- **Your objective**
Write out the records below without any change, beginning at the line that contains "leaf under vanity" and stopping after the line that contains "[299, 121, 356, 200] [285, 120, 297, 137]", with both of those lines included.

- **Data supplied**
***
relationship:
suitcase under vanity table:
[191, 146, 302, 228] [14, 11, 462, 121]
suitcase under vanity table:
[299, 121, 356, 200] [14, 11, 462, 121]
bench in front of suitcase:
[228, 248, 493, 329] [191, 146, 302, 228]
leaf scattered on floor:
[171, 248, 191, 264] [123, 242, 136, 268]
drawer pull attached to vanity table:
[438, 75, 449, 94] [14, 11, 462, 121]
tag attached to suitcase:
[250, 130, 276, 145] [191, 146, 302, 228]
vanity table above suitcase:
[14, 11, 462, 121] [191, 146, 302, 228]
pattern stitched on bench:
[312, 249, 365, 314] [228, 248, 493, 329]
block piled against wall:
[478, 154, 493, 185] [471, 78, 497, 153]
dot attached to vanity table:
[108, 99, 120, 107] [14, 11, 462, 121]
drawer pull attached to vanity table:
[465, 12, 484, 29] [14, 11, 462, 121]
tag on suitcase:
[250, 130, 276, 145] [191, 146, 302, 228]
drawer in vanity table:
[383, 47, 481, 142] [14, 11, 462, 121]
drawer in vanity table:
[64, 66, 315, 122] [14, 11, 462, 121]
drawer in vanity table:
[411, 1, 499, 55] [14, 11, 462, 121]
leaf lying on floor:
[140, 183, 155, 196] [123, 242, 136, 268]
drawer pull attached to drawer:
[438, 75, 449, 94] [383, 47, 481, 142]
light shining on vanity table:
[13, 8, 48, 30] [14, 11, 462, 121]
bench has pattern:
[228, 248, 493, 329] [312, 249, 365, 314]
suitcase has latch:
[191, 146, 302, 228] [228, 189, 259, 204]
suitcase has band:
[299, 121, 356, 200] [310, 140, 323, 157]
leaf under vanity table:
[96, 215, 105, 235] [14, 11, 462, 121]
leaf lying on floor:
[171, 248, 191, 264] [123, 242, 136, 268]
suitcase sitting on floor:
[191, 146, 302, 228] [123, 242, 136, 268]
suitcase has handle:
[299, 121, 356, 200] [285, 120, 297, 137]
***
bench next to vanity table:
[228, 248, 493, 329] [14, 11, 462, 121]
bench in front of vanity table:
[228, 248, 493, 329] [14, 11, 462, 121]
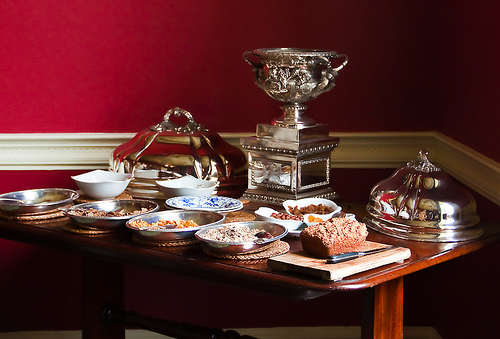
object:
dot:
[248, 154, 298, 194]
***
- **Reply to the task**
leaf under vanity table:
[96, 215, 105, 235] [14, 11, 462, 121]
leaf lying on floor:
[171, 248, 191, 264] [123, 242, 136, 268]
suitcase sitting on floor:
[191, 146, 302, 228] [123, 242, 136, 268]
suitcase has handle:
[299, 121, 356, 200] [285, 120, 297, 137]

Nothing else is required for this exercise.